**Prompt**. With both ends included, repeat exactly the lines of the entries below from the one containing "Валовой сбор овощей в Кабардино-Балкарии вырос" down to the one containing "тысяч тонн, рост", and no others.

= Beginning of Section =

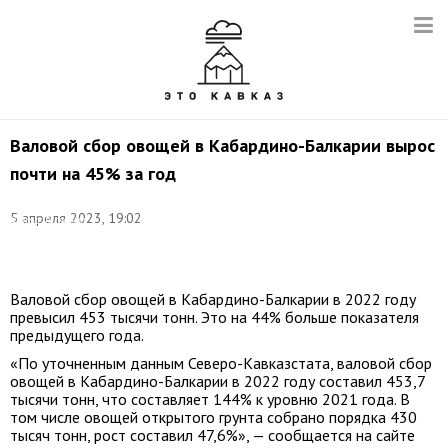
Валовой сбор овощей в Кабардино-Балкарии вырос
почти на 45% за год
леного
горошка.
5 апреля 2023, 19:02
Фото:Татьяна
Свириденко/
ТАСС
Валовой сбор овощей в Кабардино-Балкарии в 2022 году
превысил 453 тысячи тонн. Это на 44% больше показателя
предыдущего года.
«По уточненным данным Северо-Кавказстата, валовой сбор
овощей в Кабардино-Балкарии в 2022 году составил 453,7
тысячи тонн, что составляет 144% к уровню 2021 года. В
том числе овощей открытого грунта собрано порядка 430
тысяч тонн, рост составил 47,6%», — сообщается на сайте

= End of Section =
= Beginning of Section =

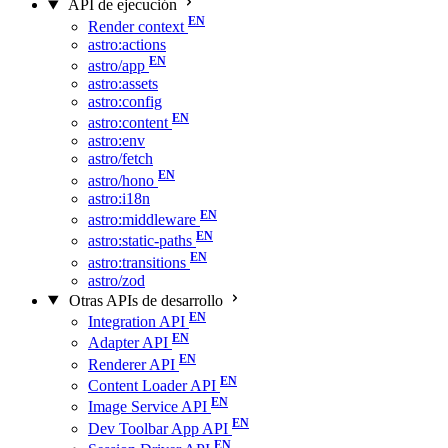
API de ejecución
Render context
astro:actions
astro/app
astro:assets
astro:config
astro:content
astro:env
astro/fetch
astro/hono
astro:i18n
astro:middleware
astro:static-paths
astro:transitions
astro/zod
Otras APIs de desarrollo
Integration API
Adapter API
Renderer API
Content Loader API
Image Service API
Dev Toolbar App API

= End of Section =

**Solution**.
Валовой сбор овощей в Кабардино-Балкарии вырос
почти на 45% за год
леного
горошка.
5 апреля 2023, 19:02
Фото:Татьяна
Свириденко/
ТАСС
Валовой сбор овощей в Кабардино-Балкарии в 2022 году
превысил 453 тысячи тонн. Это на 44% больше показателя
предыдущего года.
«По уточненным данным Северо-Кавказстата, валовой сбор
овощей в Кабардино-Балкарии в 2022 году составил 453,7
тысячи тонн, что составляет 144% к уровню 2021 года. В
том числе овощей открытого грунта собрано порядка 430
тысяч тонн, рост составил 47,6%», — сообщается на сайте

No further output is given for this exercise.